Intervention de Damien Pichereau

Réunion du mercredi 16 décembre 2020 à 16h00
Commission des affaires européennes

Photo issue du site de l'Assemblée nationale ou de WikipediaDamien Pichereau, rapporteur :

Dans ce contexte, il nous semble nécessaire de réviser les directives encadrant le Duty Free dans les transports internationaux non seulement pour tenir compte du Brexit – et de ce que cela implique pour le tunnel sous la Manche – mais aussi, plus largement, pour supprimer toutes les distorsions de concurrence potentielles entre les différents modes de transport.

Une harmonisation des règles fiscales applicables pourrait se faire en deux sens, soit étendre la possibilité de Duty Free à toutes les gares internationales sous douane présentant des garanties de contrôle suffisantes, soit supprimer le Duty Free pour les ports et les aéroports.

Bien qu'il soit possible de supprimer le Duty Free pour tout le monde – et c'est sans doute l'option privilégiée par la Commission européenne –, nous défendons pour notre part une extension du Duty Free à toutes les liaisons ferroviaires internationales directes. Cette solution nous semble la plus rationnelle.

Il est important de préciser que nous ne cherchons pas à instaurer un statut dérogatoire permanent pour le tunnel : les règles doivent être les mêmes pour tous les opérateurs soumis à des conditions d'activité comparables (ports, tunnels, gares internationales sous douane). Des distorsions de concurrence entre le réseau Eurostar et les aéroports ne seraient pas non plus acceptables. Il serait d'ailleurs curieux, à une époque où l'on cherche à promouvoir des modes de transport « verts », que seuls les aéroports puissent vendre des produits Duty Free quand les gares ne le peuvent pas.

Les gares internationales (pour le réseau Eurostar : Paris-Nord, Bruxelles, Amsterdam, Rotterdam, etc.) devraient donc pouvoir bénéficier de la possibilité d'installer des comptoirs de vente hors taxes, sous réserve qu'elles soient en capacité d'isoler physiquement les voyageurs s'apprêtant à quitter le territoire de l'Union et de s'assurer que ces personnes ne puissent pas y « faire leurs courses » sans avoir acheté de billet. Dans l'immédiat, la spécificité du Tunnel, outre son histoire et son statut particulier, tient au fait que les infrastructures permettant de contrôler les flux de personnes et de marchandises y existent déjà.

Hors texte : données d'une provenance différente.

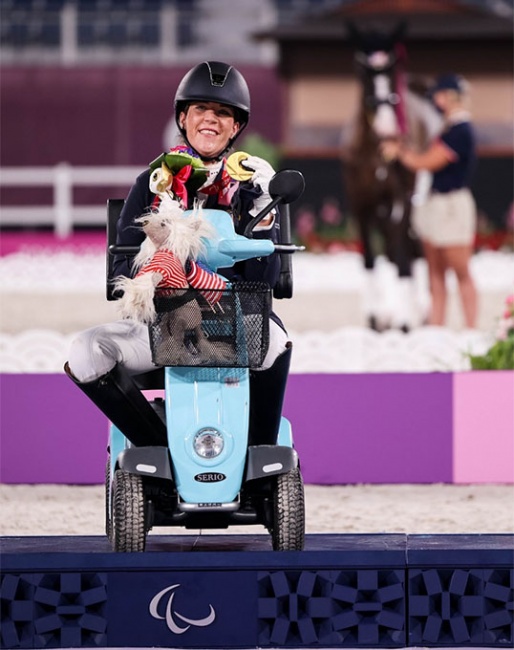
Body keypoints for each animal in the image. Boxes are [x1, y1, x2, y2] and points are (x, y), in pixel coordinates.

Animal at [340, 22, 440, 330]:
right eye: (361, 69)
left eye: (392, 70)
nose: (387, 129)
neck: (375, 153)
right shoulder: (360, 205)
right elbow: (370, 259)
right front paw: (375, 319)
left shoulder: (400, 203)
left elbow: (403, 260)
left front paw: (405, 322)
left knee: (412, 251)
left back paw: (419, 312)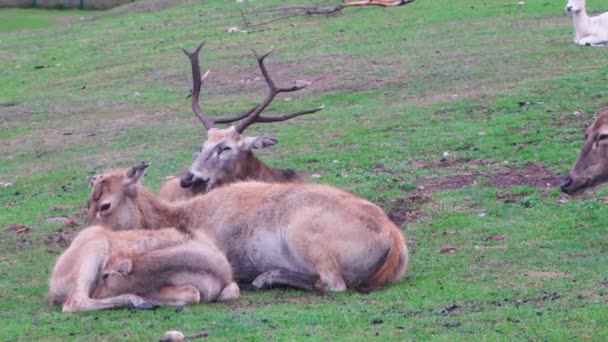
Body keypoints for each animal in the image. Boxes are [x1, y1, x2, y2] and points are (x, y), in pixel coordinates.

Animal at [48, 223, 239, 312]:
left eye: (106, 275)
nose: (97, 292)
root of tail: (54, 282)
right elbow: (193, 293)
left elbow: (232, 291)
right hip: (92, 245)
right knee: (75, 301)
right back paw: (139, 302)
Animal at [85, 164, 408, 292]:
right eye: (87, 201)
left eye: (105, 205)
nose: (84, 233)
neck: (182, 217)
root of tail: (394, 236)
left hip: (303, 235)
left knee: (333, 283)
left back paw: (266, 277)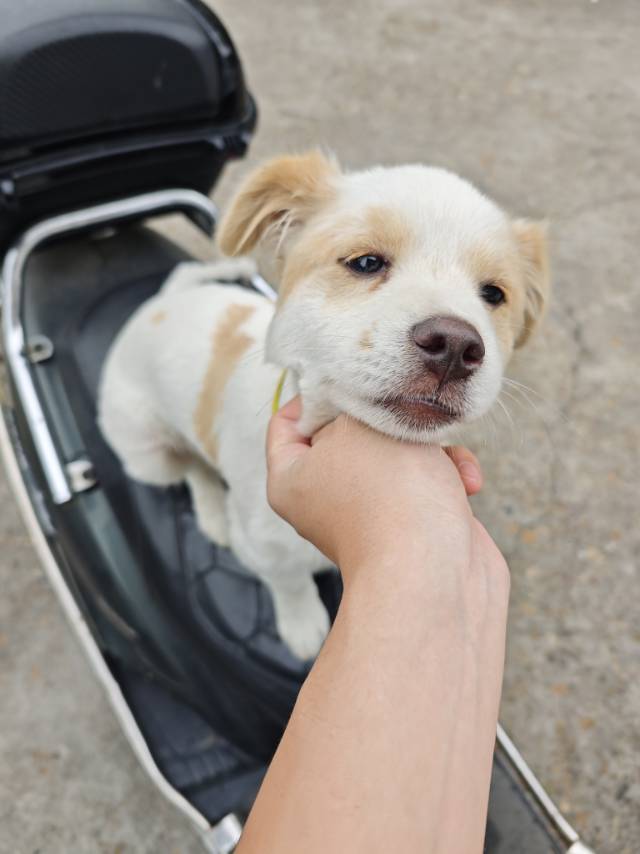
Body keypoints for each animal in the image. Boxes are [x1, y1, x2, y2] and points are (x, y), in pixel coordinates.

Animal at [100, 152, 552, 664]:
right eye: (366, 262)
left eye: (494, 294)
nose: (456, 347)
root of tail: (160, 302)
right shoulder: (261, 548)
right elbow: (289, 580)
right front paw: (301, 625)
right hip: (150, 454)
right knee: (192, 468)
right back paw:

Ce n'est pas encore le cas à Paris-Nord, par exemple, mais ça pourrait l'être d'ici quelques années.

En outre, et afin d'éviter que les voyageurs puissent profiter du Duty Free sans quitter l'union douanière, la possibilité d'installer des comptoirs hors taxes devrait être réservée aux liaisons internationales directes, c'est-à-dire sans escale entre les deux points de vente en Duty Free. L'accès aux liaisons directes se ferait par des espaces dédiés, sous contrôle douanier, afin de cloisonner les rames directes et les rames susceptibles de faire des arrêts intermédiaires à Lille ou à Calais.

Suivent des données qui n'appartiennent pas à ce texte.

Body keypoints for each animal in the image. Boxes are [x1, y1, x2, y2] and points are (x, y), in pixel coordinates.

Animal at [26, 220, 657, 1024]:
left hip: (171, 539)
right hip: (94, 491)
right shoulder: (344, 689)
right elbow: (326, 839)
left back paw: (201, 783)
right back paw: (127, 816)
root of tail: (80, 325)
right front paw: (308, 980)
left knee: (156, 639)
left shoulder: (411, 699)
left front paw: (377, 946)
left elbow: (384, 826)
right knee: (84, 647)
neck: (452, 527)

Cette solution de long terme que nous proposons – réviser les directives pour harmoniser les règles fiscales applicables – ne résoudra toutefois pas le problème au 1er janvier. Elle serait assez simple d'un point de vue rédactionnel, car il suffirait d'adjoindre quelques lignes aux articles 158 et 14 de la directive de 2006 et de la directive de 2008, sur le modèle de ce qui était prévu à l'article 28 de la directive de 1992. Mais, dans une matière qui requiert l'unanimité au Conseil, un tel processus de révision pourrait prendre plusieurs années. La directive « accise » de 2008 vient d'ailleurs d'être réécrite par une nouvelle directive de décembre 2019, après plusieurs années de négociations. Nous regrettons que l'occasion n'ait pas été saisie pour traiter la question pourtant prévisible du régime qui serait applicable au Tunnel après le départ du Royaume-Uni.

En tout état de cause, nous ne pouvons pas nous permettre d'attendre une nouvelle révision de ces directives, car nous connaîtrons dès le 1er janvier une situation d'insécurité juridique et un risque de distorsion de concurrence contraire aux règles les plus fondamentales du marché intérieur, avec des conséquences concrètes sur le terrain – en termes d'emploi – qui ne peuvent pas être négligées.